#### EXTRAIT CHOISI
┌──

CA Rouen, 12 janvier 2011, n° 09/04254

ROUEN

Arrêt

Confirmation

COMPOSITION DE LA JURIDICTION

Président :

Mme Le Boursicot

Conseillers :

M. Gallais, M. Chalachin

TGI Evreux, du 31 juill. 2009

31 juillet 2009

Par acte authentique du 18 décembre 2007, Mme Denise VILLETTE a vendu à M.Raoul DA SILVA et à Mme Elisabeth BUCH une maison d'habitation située à Saint Marcel, cadastrée section AR 165, AR777 et AR886. M.Thierry VILLETTE prétend que sa mère, Mme Denise VILLETTE, lui avait vendu auparavant une partie des deux parcelles cadastrées 777 et 886.

Par acte du 2 juillet 2008, M.Thierry VILLETTE a fait assigner M.Raoul DA SILVA, Mme Elisabeth BUCH et Mme Denise VILLETTE devant le tribunal de grande instance d'Evreux aux fins de revendiquer la propriété d'une partie des parcelles cadastrées 777 et 886.

└──

#### MATÉRIEL FOURNI
┌──

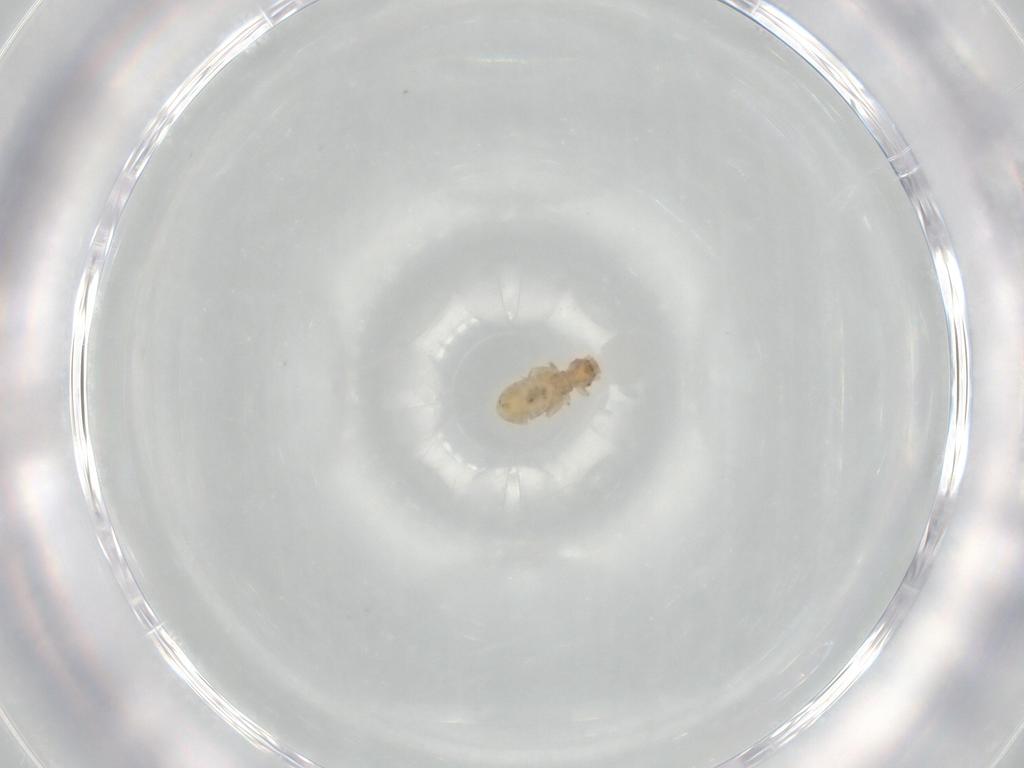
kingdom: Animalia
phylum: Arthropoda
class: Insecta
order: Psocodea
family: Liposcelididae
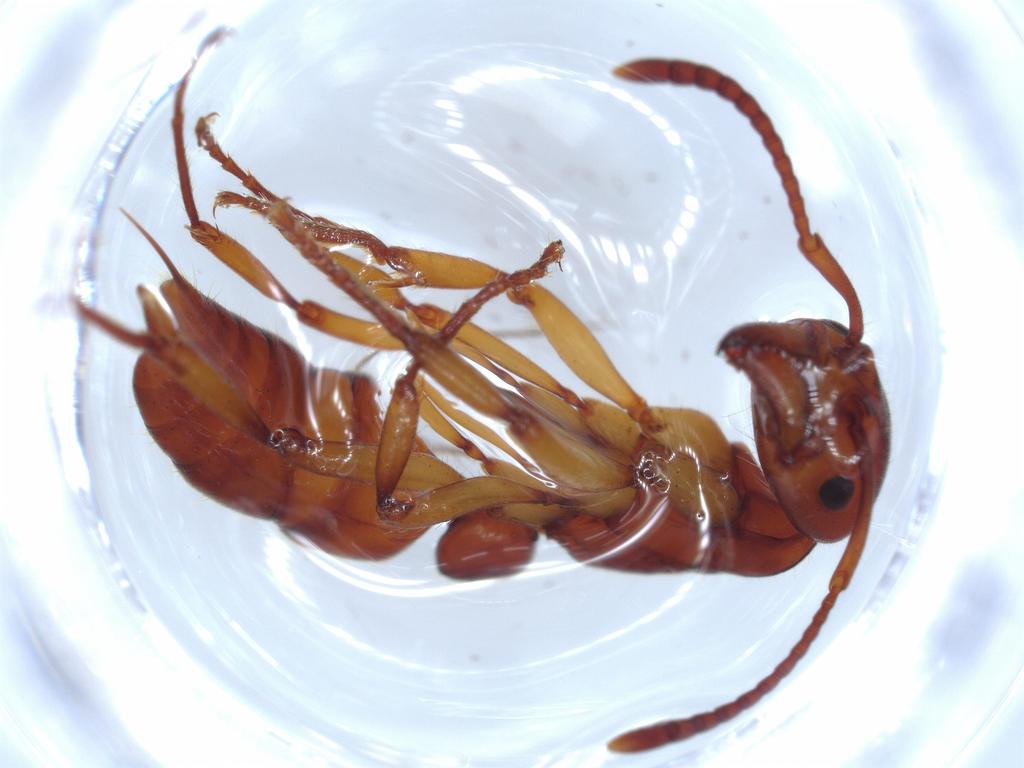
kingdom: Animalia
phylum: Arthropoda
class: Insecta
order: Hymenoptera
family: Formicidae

└──

#### EXERCICE PROPOSÉ
Reproduisez à l'identique le passage de l'arrêt qui commence à « Mme Le Boursicot » et se termine à « des parcelles cadastrées 777 et 886. ».

#### CORRIGÉ
Mme Le Boursicot

Conseillers :

M. Gallais, M. Chalachin

TGI Evreux, du 31 juill. 2009

31 juillet 2009

Par acte authentique du 18 décembre 2007, Mme Denise VILLETTE a vendu à M.Raoul DA SILVA et à Mme Elisabeth BUCH une maison d'habitation située à Saint Marcel, cadastrée section AR 165, AR777 et AR886. M.Thierry VILLETTE prétend que sa mère, Mme Denise VILLETTE, lui avait vendu auparavant une partie des deux parcelles cadastrées 777 et 886.

Par acte du 2 juillet 2008, M.Thierry VILLETTE a fait assigner M.Raoul DA SILVA, Mme Elisabeth BUCH et Mme Denise VILLETTE devant le tribunal de grande instance d'Evreux aux fins de revendiquer la propriété d'une partie des parcelles cadastrées 777 et 886.